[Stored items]
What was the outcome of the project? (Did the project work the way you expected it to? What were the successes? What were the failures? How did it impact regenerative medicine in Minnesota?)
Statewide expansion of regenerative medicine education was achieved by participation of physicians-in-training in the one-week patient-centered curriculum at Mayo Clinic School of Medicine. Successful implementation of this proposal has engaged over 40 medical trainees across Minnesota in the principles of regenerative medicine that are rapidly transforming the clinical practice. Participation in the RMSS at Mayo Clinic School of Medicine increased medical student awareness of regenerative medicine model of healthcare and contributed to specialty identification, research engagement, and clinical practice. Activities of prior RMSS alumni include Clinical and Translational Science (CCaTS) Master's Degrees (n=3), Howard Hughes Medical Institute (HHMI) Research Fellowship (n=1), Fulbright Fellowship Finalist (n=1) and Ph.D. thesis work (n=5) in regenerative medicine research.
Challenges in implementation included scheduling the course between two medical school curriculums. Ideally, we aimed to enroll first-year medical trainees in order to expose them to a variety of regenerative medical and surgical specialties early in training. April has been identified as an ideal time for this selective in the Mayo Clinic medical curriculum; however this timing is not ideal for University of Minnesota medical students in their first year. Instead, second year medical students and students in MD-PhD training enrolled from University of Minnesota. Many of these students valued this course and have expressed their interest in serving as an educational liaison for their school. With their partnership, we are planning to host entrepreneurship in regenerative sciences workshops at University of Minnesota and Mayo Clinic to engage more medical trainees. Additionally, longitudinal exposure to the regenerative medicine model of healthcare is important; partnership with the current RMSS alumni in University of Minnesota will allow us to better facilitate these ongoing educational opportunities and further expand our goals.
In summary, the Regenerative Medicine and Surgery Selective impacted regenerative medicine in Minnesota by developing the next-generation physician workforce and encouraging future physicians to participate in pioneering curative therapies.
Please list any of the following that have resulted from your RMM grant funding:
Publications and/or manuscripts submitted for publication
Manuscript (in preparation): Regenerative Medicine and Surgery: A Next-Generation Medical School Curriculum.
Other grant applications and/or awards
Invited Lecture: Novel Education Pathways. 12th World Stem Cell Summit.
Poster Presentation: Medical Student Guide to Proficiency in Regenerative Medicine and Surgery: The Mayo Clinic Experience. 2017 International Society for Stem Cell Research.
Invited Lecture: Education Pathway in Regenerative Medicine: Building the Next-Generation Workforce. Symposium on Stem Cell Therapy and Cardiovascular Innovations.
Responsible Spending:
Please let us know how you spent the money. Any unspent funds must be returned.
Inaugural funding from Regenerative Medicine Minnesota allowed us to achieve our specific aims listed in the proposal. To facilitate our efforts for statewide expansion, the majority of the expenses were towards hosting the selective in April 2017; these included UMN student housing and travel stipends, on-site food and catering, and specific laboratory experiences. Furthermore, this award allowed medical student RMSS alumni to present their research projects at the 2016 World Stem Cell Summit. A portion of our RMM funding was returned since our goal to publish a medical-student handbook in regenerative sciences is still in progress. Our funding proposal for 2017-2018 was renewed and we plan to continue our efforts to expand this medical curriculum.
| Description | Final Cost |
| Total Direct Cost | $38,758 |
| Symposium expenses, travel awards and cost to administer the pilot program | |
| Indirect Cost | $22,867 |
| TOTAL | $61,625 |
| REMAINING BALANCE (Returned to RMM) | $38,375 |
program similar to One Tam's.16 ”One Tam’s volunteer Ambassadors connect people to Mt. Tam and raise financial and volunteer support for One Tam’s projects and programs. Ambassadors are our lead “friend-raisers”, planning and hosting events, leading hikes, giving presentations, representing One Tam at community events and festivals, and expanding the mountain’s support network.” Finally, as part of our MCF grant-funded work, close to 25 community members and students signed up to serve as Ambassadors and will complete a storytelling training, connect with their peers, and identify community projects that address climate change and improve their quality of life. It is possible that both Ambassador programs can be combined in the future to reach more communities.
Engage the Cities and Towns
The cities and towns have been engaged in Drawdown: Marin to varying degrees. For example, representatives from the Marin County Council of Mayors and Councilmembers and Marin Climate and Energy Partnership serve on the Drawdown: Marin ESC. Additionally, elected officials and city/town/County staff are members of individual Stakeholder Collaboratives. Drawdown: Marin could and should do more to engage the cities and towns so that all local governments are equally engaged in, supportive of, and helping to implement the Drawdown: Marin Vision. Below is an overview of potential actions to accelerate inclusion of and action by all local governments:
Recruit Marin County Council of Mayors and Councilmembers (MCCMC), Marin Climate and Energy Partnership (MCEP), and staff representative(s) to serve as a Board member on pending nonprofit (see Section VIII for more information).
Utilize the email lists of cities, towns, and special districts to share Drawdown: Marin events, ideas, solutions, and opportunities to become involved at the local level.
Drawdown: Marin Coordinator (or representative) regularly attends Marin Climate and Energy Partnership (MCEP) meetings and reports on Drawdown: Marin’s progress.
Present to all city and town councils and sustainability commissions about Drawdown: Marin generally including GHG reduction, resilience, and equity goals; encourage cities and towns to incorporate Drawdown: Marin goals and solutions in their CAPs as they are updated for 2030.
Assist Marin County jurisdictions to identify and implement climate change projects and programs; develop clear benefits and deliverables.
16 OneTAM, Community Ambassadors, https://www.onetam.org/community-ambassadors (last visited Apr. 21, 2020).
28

_TASK ITEM:_ Each entry must be reproduced verbatim.

_RESULT OF THE TASK:_
What was the outcome of the project? (Did the project work the way you expected it to? What were the successes? What were the failures? How did it impact regenerative medicine in Minnesota?)
Statewide expansion of regenerative medicine education was achieved by participation of physicians-in-training in the one-week patient-centered curriculum at Mayo Clinic School of Medicine. Successful implementation of this proposal has engaged over 40 medical trainees across Minnesota in the principles of regenerative medicine that are rapidly transforming the clinical practice. Participation in the RMSS at Mayo Clinic School of Medicine increased medical student awareness of regenerative medicine model of healthcare and contributed to specialty identification, research engagement, and clinical practice. Activities of prior RMSS alumni include Clinical and Translational Science (CCaTS) Master's Degrees (n=3), Howard Hughes Medical Institute (HHMI) Research Fellowship (n=1), Fulbright Fellowship Finalist (n=1) and Ph.D. thesis work (n=5) in regenerative medicine research.
Challenges in implementation included scheduling the course between two medical school curriculums. Ideally, we aimed to enroll first-year medical trainees in order to expose them to a variety of regenerative medical and surgical specialties early in training. April has been identified as an ideal time for this selective in the Mayo Clinic medical curriculum; however this timing is not ideal for University of Minnesota medical students in their first year. Instead, second year medical students and students in MD-PhD training enrolled from University of Minnesota. Many of these students valued this course and have expressed their interest in serving as an educational liaison for their school. With their partnership, we are planning to host entrepreneurship in regenerative sciences workshops at University of Minnesota and Mayo Clinic to engage more medical trainees. Additionally, longitudinal exposure to the regenerative medicine model of healthcare is important; partnership with the current RMSS alumni in University of Minnesota will allow us to better facilitate these ongoing educational opportunities and further expand our goals.
In summary, the Regenerative Medicine and Surgery Selective impacted regenerative medicine in Minnesota by developing the next-generation physician workforce and encouraging future physicians to participate in pioneering curative therapies.
Please list any of the following that have resulted from your RMM grant funding:
Publications and/or manuscripts submitted for publication
Manuscript (in preparation): Regenerative Medicine and Surgery: A Next-Generation Medical School Curriculum.
Other grant applications and/or awards
Invited Lecture: Novel Education Pathways. 12th World Stem Cell Summit.
Poster Presentation: Medical Student Guide to Proficiency in Regenerative Medicine and Surgery: The Mayo Clinic Experience. 2017 International Society for Stem Cell Research.
Invited Lecture: Education Pathway in Regenerative Medicine: Building the Next-Generation Workforce. Symposium on Stem Cell Therapy and Cardiovascular Innovations.
Responsible Spending:
Please let us know how you spent the money. Any unspent funds must be returned.
Inaugural funding from Regenerative Medicine Minnesota allowed us to achieve our specific aims listed in the proposal. To facilitate our efforts for statewide expansion, the majority of the expenses were towards hosting the selective in April 2017; these included UMN student housing and travel stipends, on-site food and catering, and specific laboratory experiences. Furthermore, this award allowed medical student RMSS alumni to present their research projects at the 2016 World Stem Cell Summit. A portion of our RMM funding was returned since our goal to publish a medical-student handbook in regenerative sciences is still in progress. Our funding proposal for 2017-2018 was renewed and we plan to continue our efforts to expand this medical curriculum.
| Description | Final Cost |
| Total Direct Cost | $38,758 |
| Symposium expenses, travel awards and cost to administer the pilot program | |
| Indirect Cost | $22,867 |
| TOTAL | $61,625 |
| REMAINING BALANCE (Returned to RMM) | $38,375 |
program similar to One Tam's.16 ”One Tam’s volunteer Ambassadors connect people to Mt. Tam and raise financial and volunteer support for One Tam’s projects and programs. Ambassadors are our lead “friend-raisers”, planning and hosting events, leading hikes, giving presentations, representing One Tam at community events and festivals, and expanding the mountain’s support network.” Finally, as part of our MCF grant-funded work, close to 25 community members and students signed up to serve as Ambassadors and will complete a storytelling training, connect with their peers, and identify community projects that address climate change and improve their quality of life. It is possible that both Ambassador programs can be combined in the future to reach more communities.
Engage the Cities and Towns
The cities and towns have been engaged in Drawdown: Marin to varying degrees. For example, representatives from the Marin County Council of Mayors and Councilmembers and Marin Climate and Energy Partnership serve on the Drawdown: Marin ESC. Additionally, elected officials and city/town/County staff are members of individual Stakeholder Collaboratives. Drawdown: Marin could and should do more to engage the cities and towns so that all local governments are equally engaged in, supportive of, and helping to implement the Drawdown: Marin Vision. Below is an overview of potential actions to accelerate inclusion of and action by all local governments:
Recruit Marin County Council of Mayors and Councilmembers (MCCMC), Marin Climate and Energy Partnership (MCEP), and staff representative(s) to serve as a Board member on pending nonprofit (see Section VIII for more information).
Utilize the email lists of cities, towns, and special districts to share Drawdown: Marin events, ideas, solutions, and opportunities to become involved at the local level.
Drawdown: Marin Coordinator (or representative) regularly attends Marin Climate and Energy Partnership (MCEP) meetings and reports on Drawdown: Marin’s progress.
Present to all city and town councils and sustainability commissions about Drawdown: Marin generally including GHG reduction, resilience, and equity goals; encourage cities and towns to incorporate Drawdown: Marin goals and solutions in their CAPs as they are updated for 2030.
Assist Marin County jurisdictions to identify and implement climate change projects and programs; develop clear benefits and deliverables.
16 OneTAM, Community Ambassadors, https://www.onetam.org/community-ambassadors (last visited Apr. 21, 2020).
28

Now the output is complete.